> **INFORMATION SHOWN**:
..........
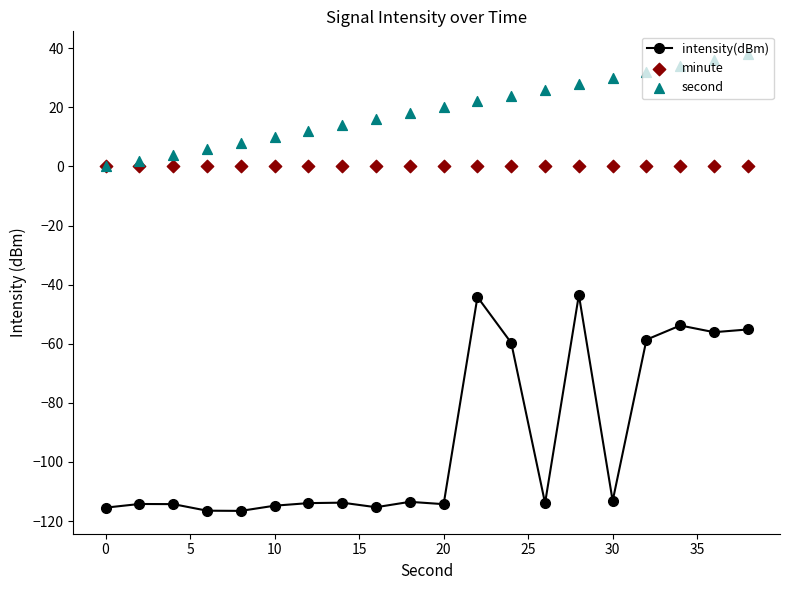

What is the lowest value of the intensity(dBm) series?

-116.6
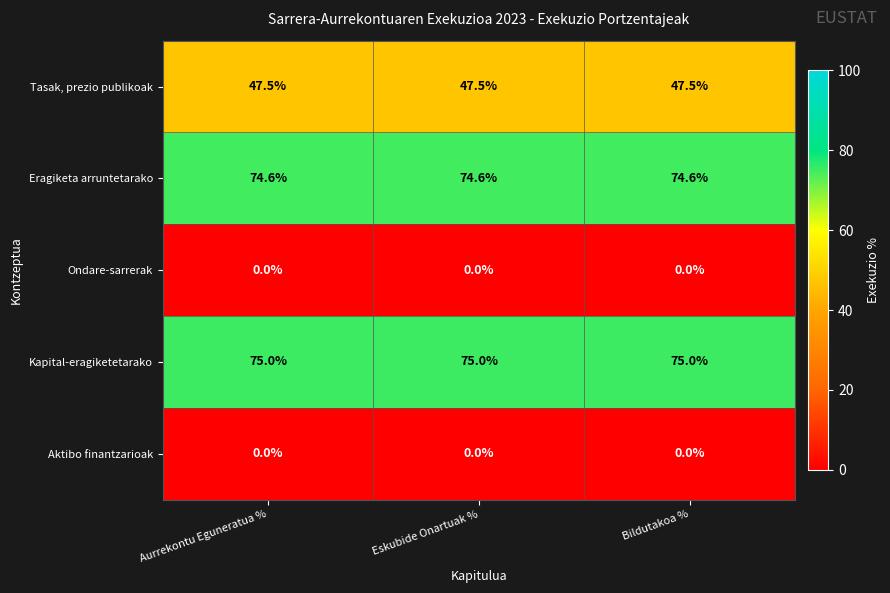

What is the difference between the highest and lowest values at Aurrekontu Eguneratua %?

75.0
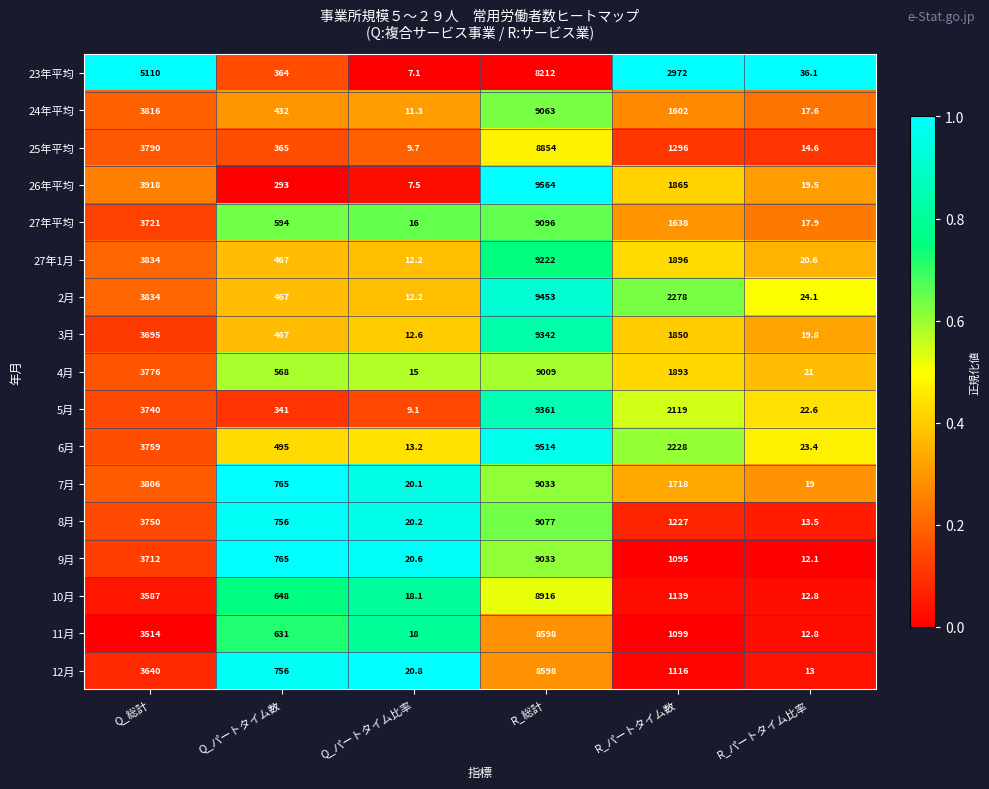

What is the maximum value shown in the chart?

9564.0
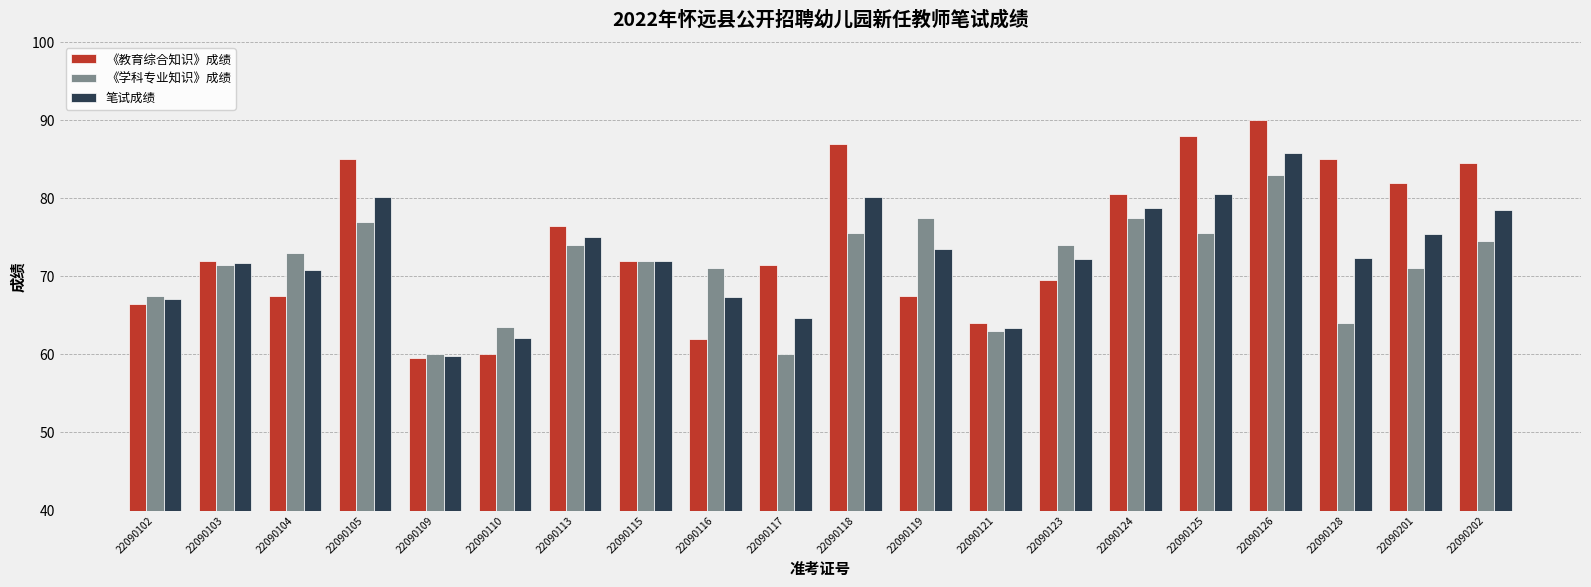

Count the number of categories in the chart.

20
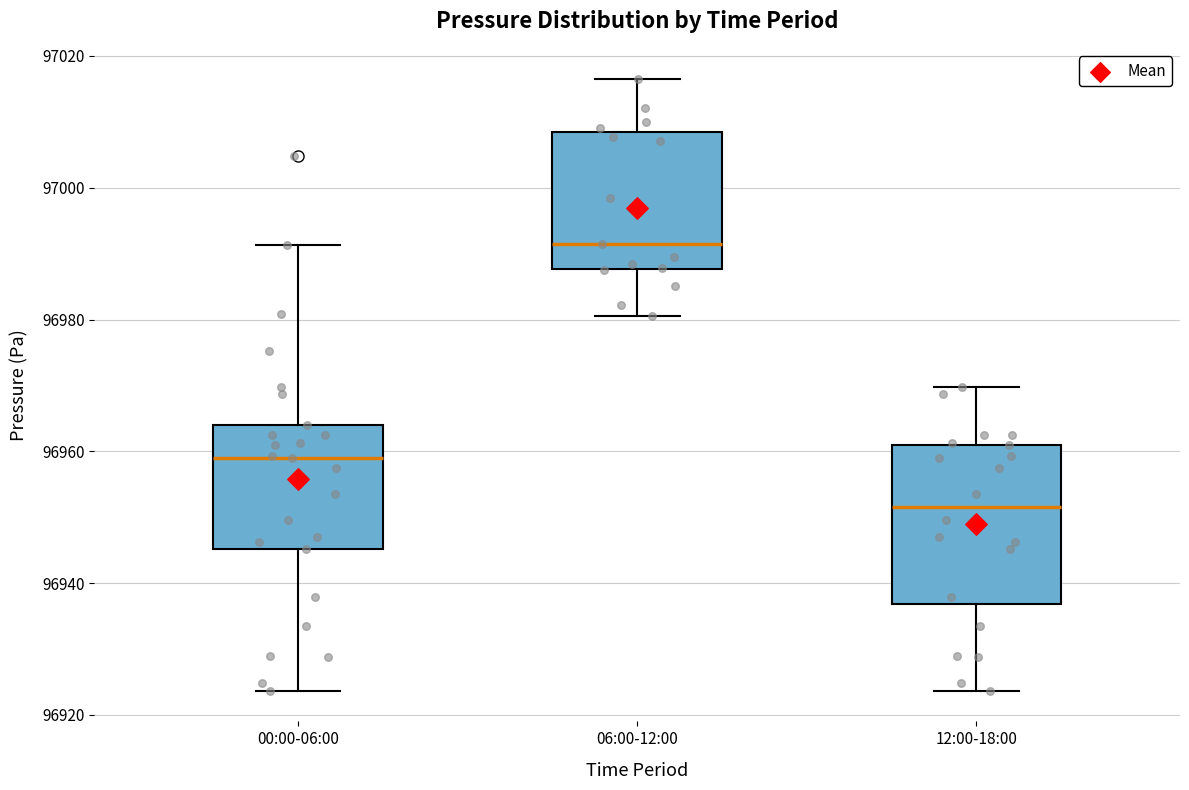

Where does the median line of the box for 00:00-06:00 sit on the y-axis? The values are not printed on the chart, so give them approximately, as read against the axis.

96960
..........
> **WORK ORDER**:
Reproduce the text of all five records above word for word, leaving out the pictures.

> **EXERCISE SOLUTION**:
What is the lowest value of the intensity(dBm) series?

-116.6

What is the difference between the highest and lowest values at Aurrekontu Eguneratua %?

75.0

What is the maximum value shown in the chart?

9564.0

Count the number of categories in the chart.

20

Where does the median line of the box for 00:00-06:00 sit on the y-axis? The values are not printed on the chart, so give them approximately, as read against the axis.

96960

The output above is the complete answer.